The Successful Experiment

Law classroom in Hazel Hall

This specialization has served the Law School’s graduates well. Costello points out that being a so-called “niche school” has not had any ill effects when it comes to training future lawyers. “Look at our recent bar pass rates,” he says. “Our people compete with and defeat most ‘general schools.’”

Indeed, Mason law graduates consistently pull in higher-than-average scores for the Virginia Bar exam, beating the overall state pass rates. Then, there are the notable alumni, such as Will Consovoy, JD ’01, who was selected to serve as a law clerk to United States Supreme Court Associate Justice Clarence Thomas—the first School of Law graduate to be selected for a clerkship on the country’s highest court.

In addition, Ken Cuccinelli, JD ’95, became Mason’s first alumnus elected to statewide office last year when he won the Virginia state attorney race. Sean Connaughton, JD ’92, was recently named Virginia’s transportation secretary by incoming governor Bob McDonnell. Mason’s alumni pool also boasts an impressive number of seated judges across the country.

Keeping in mind the school’s relative youth—three decades is not a long time in the law school world—Polsby points out that the School of Law’s distinguished alumni base will continue to increase as time goes on and as more and more students graduate.

“Our alumni are making a mark in the world, and that’s something we can all take a great deal of pride in,” says Foundation Professor of Law Todd Zywicki.

Of course, behind every great alumnus is a great faculty member. One report gives Mason’s law faculty a mean ranking of 21 in scholarly impact among the top 35 law schools in a 2007 study. In 2009, Mason’s School of Law was ranked 17 by total new downloads of scholarly papers for U.S. law schools. In addition, six full-time faculty members are listed among the top 200 law authors for total new downloads.

A law student working in the library in 1980

And whether it’s testifying before Congress or writing for one of the several respected law blogs affiliated with the school, faculty members are highly visible in the national capital area and across the country.

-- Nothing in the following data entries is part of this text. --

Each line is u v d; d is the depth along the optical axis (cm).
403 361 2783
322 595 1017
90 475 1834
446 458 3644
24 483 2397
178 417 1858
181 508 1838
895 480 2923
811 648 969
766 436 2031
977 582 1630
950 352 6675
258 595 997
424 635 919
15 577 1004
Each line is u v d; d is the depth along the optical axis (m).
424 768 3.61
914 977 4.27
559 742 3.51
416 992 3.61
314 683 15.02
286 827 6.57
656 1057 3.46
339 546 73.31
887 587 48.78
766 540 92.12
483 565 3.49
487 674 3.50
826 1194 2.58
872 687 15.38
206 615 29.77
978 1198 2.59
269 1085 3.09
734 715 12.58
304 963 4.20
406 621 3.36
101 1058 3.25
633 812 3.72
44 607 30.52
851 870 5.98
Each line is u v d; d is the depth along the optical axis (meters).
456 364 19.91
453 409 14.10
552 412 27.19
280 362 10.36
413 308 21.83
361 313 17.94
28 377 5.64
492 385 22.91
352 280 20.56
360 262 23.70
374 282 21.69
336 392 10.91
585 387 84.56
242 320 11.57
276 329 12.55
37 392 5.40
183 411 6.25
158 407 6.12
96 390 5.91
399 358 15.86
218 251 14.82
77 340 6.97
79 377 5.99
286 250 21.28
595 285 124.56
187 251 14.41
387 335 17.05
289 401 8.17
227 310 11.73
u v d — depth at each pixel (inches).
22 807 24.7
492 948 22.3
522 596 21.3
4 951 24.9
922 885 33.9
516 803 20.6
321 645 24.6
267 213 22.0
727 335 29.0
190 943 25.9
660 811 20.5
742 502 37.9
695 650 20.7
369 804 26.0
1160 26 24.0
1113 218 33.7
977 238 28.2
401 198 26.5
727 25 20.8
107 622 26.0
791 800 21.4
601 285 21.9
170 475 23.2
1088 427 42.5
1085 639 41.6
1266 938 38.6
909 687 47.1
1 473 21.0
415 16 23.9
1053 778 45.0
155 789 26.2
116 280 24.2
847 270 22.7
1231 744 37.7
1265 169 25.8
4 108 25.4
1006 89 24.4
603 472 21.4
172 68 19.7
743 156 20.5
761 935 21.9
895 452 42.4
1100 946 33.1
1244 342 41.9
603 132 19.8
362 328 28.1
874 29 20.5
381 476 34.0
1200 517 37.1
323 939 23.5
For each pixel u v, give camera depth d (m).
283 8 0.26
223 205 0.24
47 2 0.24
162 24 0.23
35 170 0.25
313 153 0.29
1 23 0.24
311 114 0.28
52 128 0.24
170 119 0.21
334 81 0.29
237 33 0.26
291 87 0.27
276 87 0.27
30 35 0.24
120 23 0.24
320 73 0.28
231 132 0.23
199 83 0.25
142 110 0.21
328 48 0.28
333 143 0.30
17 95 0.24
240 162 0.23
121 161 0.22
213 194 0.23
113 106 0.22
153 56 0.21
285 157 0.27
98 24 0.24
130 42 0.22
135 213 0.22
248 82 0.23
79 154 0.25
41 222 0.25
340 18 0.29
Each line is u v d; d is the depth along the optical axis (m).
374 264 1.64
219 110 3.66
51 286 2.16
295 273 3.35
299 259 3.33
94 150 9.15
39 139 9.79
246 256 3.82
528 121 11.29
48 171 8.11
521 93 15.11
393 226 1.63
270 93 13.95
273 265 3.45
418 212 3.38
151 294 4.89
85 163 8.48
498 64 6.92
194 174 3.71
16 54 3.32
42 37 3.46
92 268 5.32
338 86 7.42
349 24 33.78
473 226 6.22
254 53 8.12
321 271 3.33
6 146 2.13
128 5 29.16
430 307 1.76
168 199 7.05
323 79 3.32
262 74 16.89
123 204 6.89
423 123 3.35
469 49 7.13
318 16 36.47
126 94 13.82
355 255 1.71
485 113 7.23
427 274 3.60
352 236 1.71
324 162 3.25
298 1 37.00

Zywicki credits Mason’s environment “that’s conducive to intellectual curiosity” with helping to retain its highly qualified faculty. “I’ve visited a lot of other law schools, but whenever I come back, I feel I’ve come to my intellectual home,” Zywicki says. “Mason does not labor under a lot of baggage that is so stifling at other universities.”

Planning for the Future

With notable alumni and star faculty, every year the standards for admission get more competitive. The 247 first-year law students enrolled in fall 2009 were selected from an applicant pool of 5,273 prospective students, 25 percent of whom received offers of admission.

And every year, the caliber of students rises. The 2009 entering class has a median LSAT score of 163 and a median GPA of 3.72, and incoming students hold a total of 30 advanced degrees. Every year, law students are awarded various accolades, including the 2009 Distinguished Writing Award from the Burton Foundation for student Elizabeth Maher.

Kathryn Cryzster, JD ’09, says, “Mason is a small school with access to all the resources that the Washington metropolitan area has to offer. Students have the opportunity to interact with professors and other students one on one during class and then see the legal system in action after class through mentorship programs, internships, and jobs in the nation’s capital.”

“We’re going to confront financial constraints, but we’ve discovered a business plan that works,” says Zywicki. “We keep continuing to get excellent faculty, better students, and a higher public profile. We’re going to continue to build on those fundamentals—and hope our rivals don’t steal too many of our ideas.”